Antes de ser um arroubo inconsequente, essa declaração reflete o espírito que certamente norteará a mais que provável candidatura de Lula da Silva a presidente. Ele se apresentará como vítima de uma formidável perseguição das “elites” – rótulo usado pelos petistas para nomear todos os que não votam no PT nem adoram Lula.
Como vítima de uma injustiça – que, repita-se, só existe na fabulação petista –, Lula pode se apresentar como alguém moralmente superior, condição em que tudo o que diz ou faz se torna incontestável. Na semântica autoritária, o petista não é apenas inocente: é o mártir sacrificado no altar do reacionarismo e que agora renasce para “consertar o Brasil”, em suas próprias palavras.
Portanto, se a hipótese da candidatura de Lula se confirmar, como deve acontecer, teremos em 2022 uma disputa entre dois candidatos – o petista e o presidente Jair Bolsonaro – que se apresentam como vítimas: o primeiro, das “elites”; o segundo, dos “inimigos do Brasil”. Nesse cenário, a política partidária institucionalizada não tem lugar, e o debate racional para articular saídas para a imensa crise nacional corre o risco de ser interditado pela gritaria populista.

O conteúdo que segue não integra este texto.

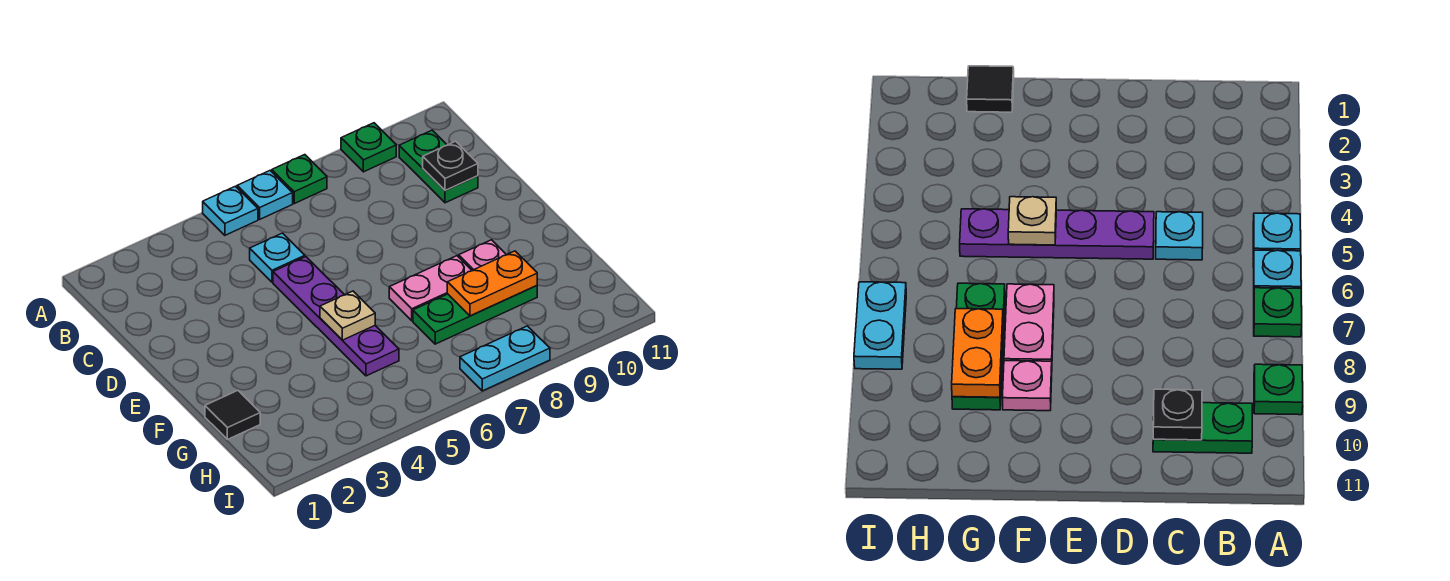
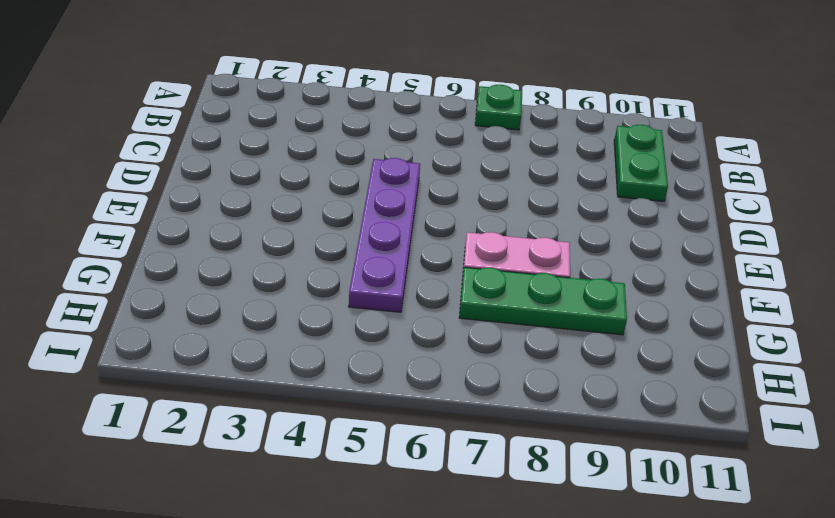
none -> cyan 1x1 plate [203,186,258,235]
none -> cyan 1x1 plate [237,171,293,219]
none -> green 1x1 plate [341,123,396,172]

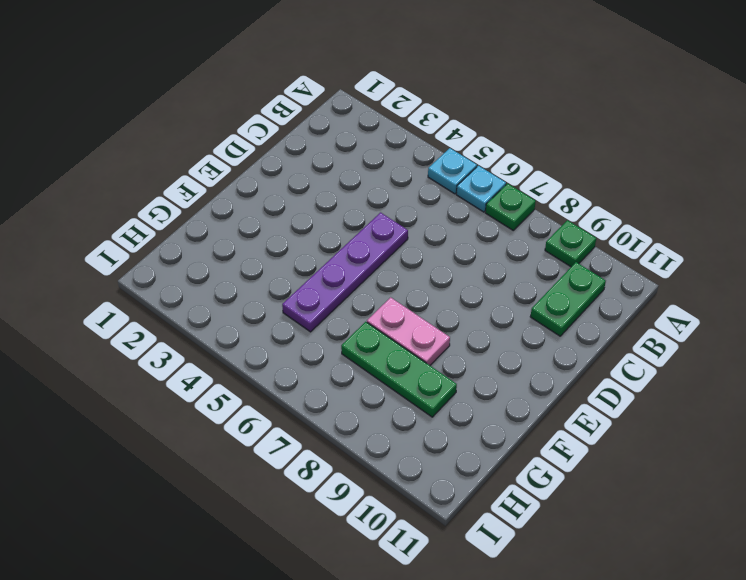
none -> cyan 1x1 plate [250,233,305,282]
none -> pink 1x1 plate [459,240,506,270]
none -> black 1x1 tile [205,391,260,439]

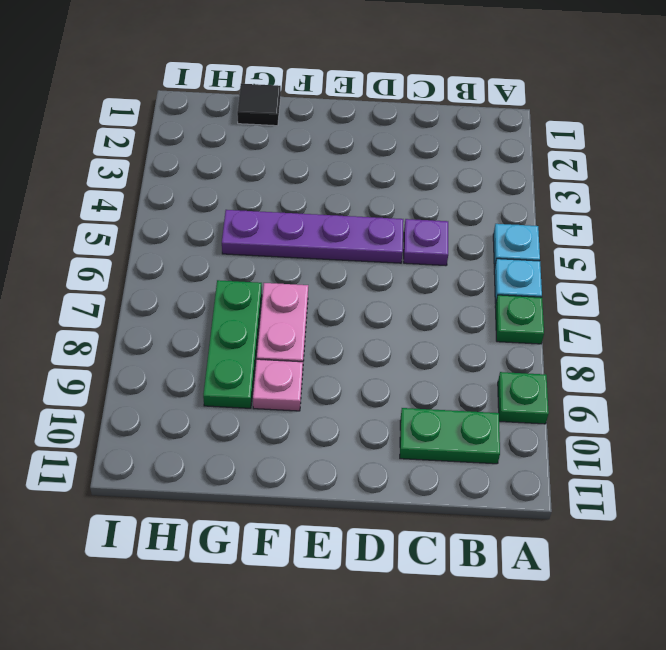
purple 1x1 plate [404,219,448,266] -> cyan 1x1 plate [250,233,305,282]
none -> cyan 1x2 plate [460,326,550,391]
none -> black 1x1 plate [423,141,478,191]
none -> tan 1x1 plate [320,291,375,340]

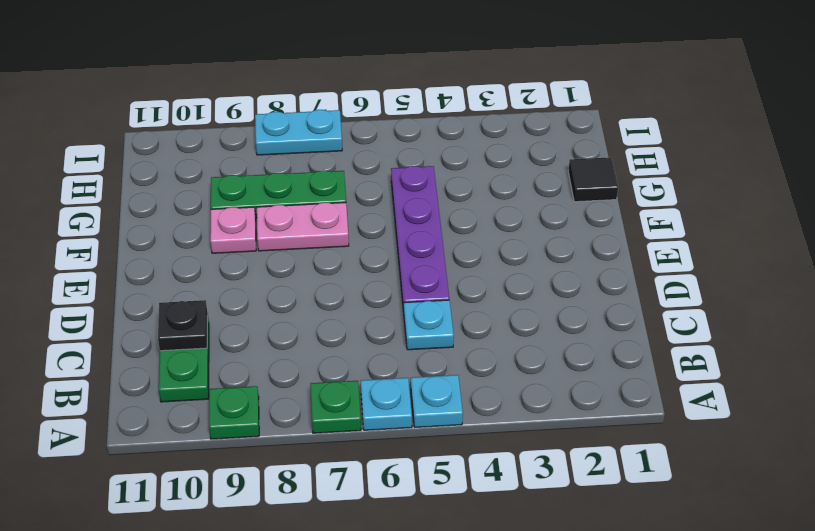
none -> tan 1x1 plate [320,291,375,340]
none -> orange 1x2 plate [447,251,537,316]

E os cidadãos de bem deste país serão, mais uma vez, as verdadeiras vítimas, como sempre, da mediocridade, da ignorância e da má-fé.
De certa forma, os muitos excessos do lavajatismo não apenas alimentaram o clima que viabilizou a vitória de Bolsonaro em 2018, como, agora, permitiram que Lula da Silva revigorasse sua força eleitoral e política, que vinha declinando depois de tantos anos de corrupção e desastre econômico. E esse Lula tonificado aparece como caudilho a reivindicar reparação histórica, tal como exposto no voto do ministro Lewandowski. Quem haveria de contrariar os devaneios cesaristas de um governante surgido dessa injunção?
A renovada força eleitoral de Lula deriva também do fato de que, imersos no pesadelo do governo de Jair Bolsonaro, muitos brasileiros tendem a esquecer a tenebrosa passagem do lulopetismo pelo poder, ou então a considerar como aceitáveis os desmandos do PT se comparados ao descalabro bolsonarista. Por isso, nunca é demais advertir que a recidiva costuma ser muito pior do que a doença – que, recorde-se, consumiu o País em escândalos e, graças à natureza demagógica do lulopetismo, atrasou dramaticamente o desenvolvimento nacional.
Um aperitivo do que está por vir foi dado numa entrevista que Lula da Silva deu ao jornal espanhol El País: segundo o chefão petista, seu tempo no governo “foi o melhor momento da América Latina desde Colombo”.
Fosse na época em que mandava e desmandava, Lula da Silva teria dito que seu tempo foi o melhor desde a Criação. Mas o demiurgo de Garanhuns está mais modesto.